Third, during 1984, Ms. Walters requested that she be
removed from FIP's payroll because she wanted to avoid trouble in
the future with the IRS. Furthermore, Ms. Walters knew that
following the audits and the grand jury investigation, the
accountants who prepared the tax returns for FIP and petitioners
began to take a closer look at large and extraordinary items,
especially expense items, reported on the tax returns and that
after they were prepared, the returns were reviewed by attorneys
who specialized in tax matters before being presented to
petitioners for their signature. We are persuaded that, as far
as Ms. Walters knew, she had taken appropriate action to assure
herself that the returns were proper and correct.

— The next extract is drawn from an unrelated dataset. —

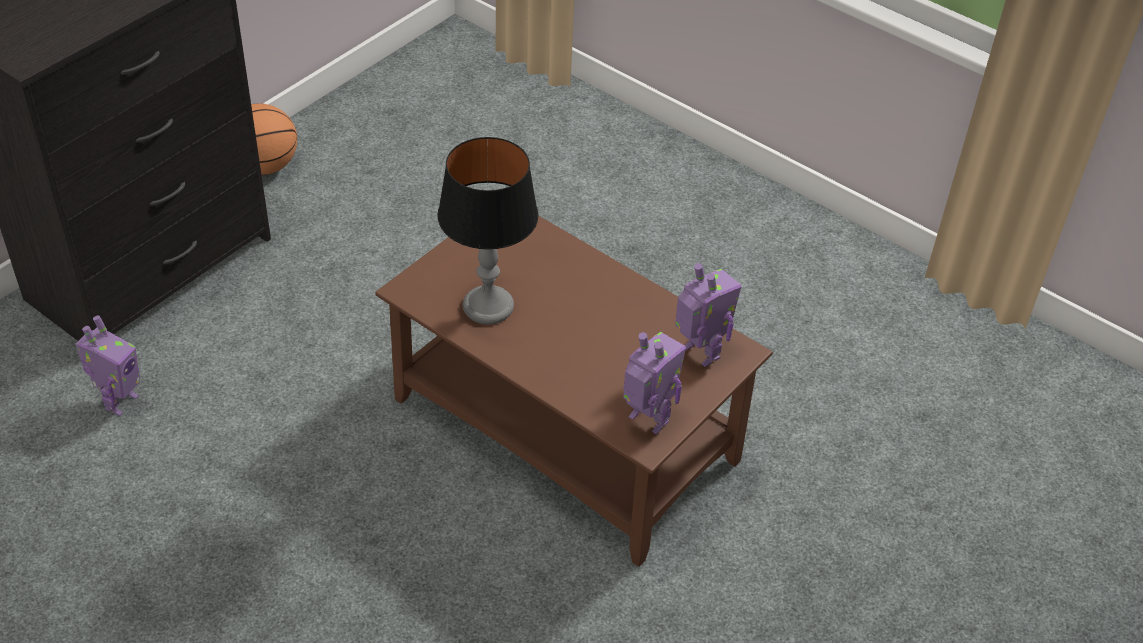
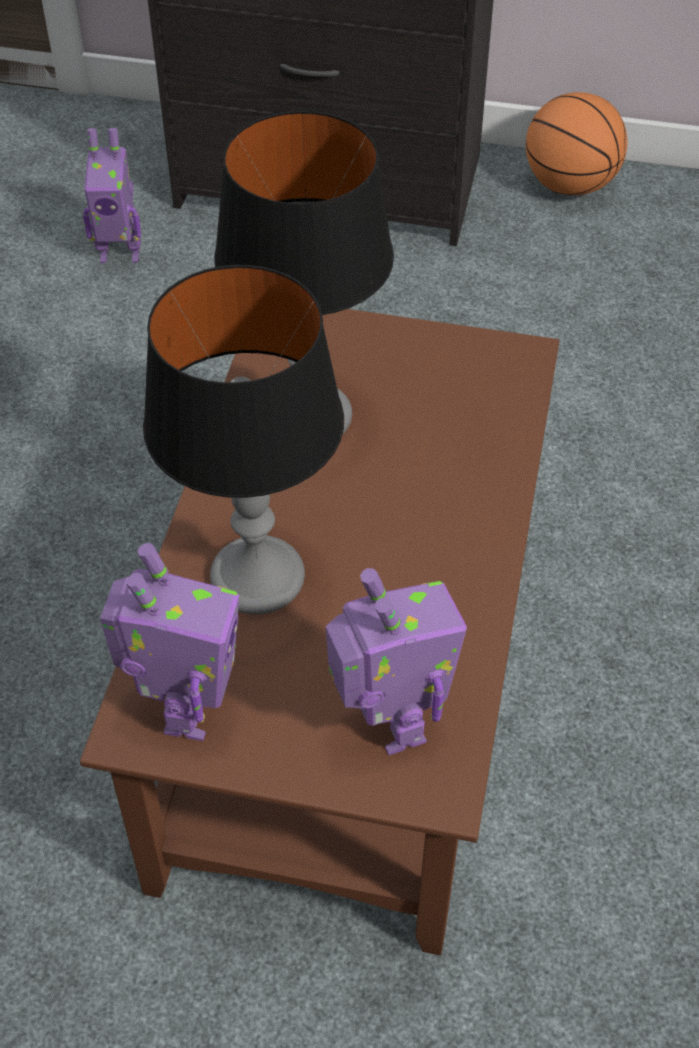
camera: 65 degrees right, 5 degrees up
(583, 367) = (256, 577): none -> table lamp
(699, 354) = (390, 724): toy robot -> toy robot turned 45 degrees counterclockwise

Finally, we do not agree that Ms. Walters blindly accepted
petitioners' tax returns. While she may not have reviewed the
returns in depth, Ms. Walters knew that the returns had been
prepared by a C.P.A. and then reviewed and approved by attorneys
who specialized in tax matters before the returns were given to
petitioners for signature. Furthermore, Ms. Walters sought and
received assurances from Mr. Gherman that the returns were
properly prepared before she signed them. Accordingly, we are
persuaded that Ms. Walters satisfied her duty to inquire as to
the accuracy of the joint tax returns.